EXERCISE INSTRUCTIONS: A single number is the answer here: the count of lines in the records below in which the word "microscopy" appears.

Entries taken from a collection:
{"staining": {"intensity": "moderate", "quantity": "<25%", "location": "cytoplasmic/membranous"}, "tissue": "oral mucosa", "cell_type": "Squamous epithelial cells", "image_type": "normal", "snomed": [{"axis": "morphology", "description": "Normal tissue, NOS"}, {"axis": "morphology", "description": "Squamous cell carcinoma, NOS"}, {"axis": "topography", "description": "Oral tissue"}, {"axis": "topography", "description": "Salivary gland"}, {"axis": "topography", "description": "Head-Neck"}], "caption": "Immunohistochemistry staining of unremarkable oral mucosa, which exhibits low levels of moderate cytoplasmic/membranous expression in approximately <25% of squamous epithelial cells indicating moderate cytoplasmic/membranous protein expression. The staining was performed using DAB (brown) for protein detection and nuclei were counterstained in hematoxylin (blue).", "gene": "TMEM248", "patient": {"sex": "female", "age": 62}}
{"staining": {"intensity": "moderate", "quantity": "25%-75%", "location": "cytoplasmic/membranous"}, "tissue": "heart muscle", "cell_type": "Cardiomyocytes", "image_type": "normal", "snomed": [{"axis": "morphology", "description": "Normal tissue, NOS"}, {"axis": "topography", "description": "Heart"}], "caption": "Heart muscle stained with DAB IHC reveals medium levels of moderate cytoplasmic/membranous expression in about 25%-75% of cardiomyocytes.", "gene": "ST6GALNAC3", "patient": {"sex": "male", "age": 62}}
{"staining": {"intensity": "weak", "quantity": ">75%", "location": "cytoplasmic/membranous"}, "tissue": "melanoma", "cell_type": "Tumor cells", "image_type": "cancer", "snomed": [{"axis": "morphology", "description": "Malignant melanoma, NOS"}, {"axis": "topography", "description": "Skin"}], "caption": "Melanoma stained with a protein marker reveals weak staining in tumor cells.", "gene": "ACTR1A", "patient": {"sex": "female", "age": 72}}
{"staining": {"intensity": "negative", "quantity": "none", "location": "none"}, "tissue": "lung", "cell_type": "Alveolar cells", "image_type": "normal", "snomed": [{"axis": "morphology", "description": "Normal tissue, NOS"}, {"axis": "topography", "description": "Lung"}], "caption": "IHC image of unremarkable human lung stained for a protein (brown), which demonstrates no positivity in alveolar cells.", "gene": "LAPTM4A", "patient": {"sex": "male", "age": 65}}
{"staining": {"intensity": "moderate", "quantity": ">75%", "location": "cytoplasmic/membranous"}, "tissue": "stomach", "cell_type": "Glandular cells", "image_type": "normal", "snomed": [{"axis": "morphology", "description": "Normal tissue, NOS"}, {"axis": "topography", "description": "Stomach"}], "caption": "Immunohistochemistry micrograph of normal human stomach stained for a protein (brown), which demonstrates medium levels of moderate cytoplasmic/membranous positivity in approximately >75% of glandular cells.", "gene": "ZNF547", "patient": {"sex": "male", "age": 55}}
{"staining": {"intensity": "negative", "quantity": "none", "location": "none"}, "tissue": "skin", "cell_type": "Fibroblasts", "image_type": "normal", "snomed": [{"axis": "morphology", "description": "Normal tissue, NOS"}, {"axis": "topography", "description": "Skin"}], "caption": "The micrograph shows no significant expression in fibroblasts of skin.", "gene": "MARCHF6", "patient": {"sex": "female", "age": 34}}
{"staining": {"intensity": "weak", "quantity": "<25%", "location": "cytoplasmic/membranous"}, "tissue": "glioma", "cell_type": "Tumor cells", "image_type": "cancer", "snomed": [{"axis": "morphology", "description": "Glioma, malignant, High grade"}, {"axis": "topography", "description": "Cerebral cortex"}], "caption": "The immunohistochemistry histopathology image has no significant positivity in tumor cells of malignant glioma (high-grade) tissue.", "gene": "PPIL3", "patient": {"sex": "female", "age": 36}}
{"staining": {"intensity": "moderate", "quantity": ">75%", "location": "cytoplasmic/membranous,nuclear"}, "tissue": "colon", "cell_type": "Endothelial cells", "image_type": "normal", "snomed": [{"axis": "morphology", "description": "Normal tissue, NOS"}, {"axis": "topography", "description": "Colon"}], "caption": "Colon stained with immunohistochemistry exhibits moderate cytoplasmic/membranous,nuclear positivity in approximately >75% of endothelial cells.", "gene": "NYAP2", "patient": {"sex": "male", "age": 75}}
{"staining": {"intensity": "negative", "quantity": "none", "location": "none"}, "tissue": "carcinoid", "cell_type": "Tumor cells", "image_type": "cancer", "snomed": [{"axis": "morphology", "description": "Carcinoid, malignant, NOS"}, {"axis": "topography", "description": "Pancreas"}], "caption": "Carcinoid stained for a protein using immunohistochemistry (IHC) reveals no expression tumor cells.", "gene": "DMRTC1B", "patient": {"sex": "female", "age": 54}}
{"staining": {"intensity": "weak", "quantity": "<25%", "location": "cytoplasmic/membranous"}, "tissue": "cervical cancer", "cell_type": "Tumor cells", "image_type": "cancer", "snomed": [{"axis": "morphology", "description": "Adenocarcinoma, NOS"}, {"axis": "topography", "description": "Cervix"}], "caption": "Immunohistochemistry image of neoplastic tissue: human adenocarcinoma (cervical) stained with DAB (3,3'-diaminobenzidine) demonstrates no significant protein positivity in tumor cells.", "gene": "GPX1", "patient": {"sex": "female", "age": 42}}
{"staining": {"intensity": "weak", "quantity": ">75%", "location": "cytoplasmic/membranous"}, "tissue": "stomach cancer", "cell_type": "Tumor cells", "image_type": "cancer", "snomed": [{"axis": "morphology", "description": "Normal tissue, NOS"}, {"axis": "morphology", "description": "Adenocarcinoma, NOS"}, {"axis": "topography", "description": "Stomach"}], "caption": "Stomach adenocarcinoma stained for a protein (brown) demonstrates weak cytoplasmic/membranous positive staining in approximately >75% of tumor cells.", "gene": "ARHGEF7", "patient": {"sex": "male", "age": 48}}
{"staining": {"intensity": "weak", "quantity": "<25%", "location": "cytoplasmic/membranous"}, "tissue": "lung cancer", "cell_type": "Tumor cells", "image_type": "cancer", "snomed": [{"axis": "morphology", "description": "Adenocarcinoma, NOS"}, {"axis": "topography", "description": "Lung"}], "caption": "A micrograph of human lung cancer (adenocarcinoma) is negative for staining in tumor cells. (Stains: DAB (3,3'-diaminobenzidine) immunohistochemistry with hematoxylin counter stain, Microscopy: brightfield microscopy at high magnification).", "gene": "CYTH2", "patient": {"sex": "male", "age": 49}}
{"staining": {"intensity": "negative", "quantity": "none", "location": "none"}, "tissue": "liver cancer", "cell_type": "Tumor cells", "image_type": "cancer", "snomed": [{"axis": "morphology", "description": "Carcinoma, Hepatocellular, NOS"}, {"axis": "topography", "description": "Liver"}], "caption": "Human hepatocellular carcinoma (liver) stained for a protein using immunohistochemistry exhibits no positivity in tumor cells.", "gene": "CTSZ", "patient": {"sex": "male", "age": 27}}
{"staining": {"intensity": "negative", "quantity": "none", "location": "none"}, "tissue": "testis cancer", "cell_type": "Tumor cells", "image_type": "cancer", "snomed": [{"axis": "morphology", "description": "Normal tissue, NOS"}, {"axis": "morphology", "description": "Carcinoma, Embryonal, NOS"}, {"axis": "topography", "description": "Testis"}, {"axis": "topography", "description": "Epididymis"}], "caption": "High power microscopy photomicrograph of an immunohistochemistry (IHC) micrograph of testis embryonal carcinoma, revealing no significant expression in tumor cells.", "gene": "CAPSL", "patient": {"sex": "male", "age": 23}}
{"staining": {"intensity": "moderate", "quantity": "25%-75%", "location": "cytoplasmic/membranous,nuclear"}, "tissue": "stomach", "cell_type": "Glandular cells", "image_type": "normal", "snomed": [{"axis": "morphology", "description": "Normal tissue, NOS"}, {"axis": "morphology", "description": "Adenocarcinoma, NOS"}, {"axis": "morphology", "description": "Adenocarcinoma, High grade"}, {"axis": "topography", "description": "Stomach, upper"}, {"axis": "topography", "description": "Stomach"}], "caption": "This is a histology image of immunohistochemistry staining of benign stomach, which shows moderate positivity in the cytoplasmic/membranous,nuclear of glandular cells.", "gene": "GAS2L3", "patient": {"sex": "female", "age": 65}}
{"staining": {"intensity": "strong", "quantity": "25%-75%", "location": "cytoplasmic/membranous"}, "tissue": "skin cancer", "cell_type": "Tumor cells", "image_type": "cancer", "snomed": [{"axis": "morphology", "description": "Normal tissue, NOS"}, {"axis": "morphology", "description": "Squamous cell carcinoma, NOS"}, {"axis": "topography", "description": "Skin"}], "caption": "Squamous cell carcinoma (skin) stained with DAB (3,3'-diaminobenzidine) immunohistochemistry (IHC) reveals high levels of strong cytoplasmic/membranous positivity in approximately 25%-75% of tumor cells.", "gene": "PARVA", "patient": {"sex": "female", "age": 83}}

WRITTEN REPLY: 2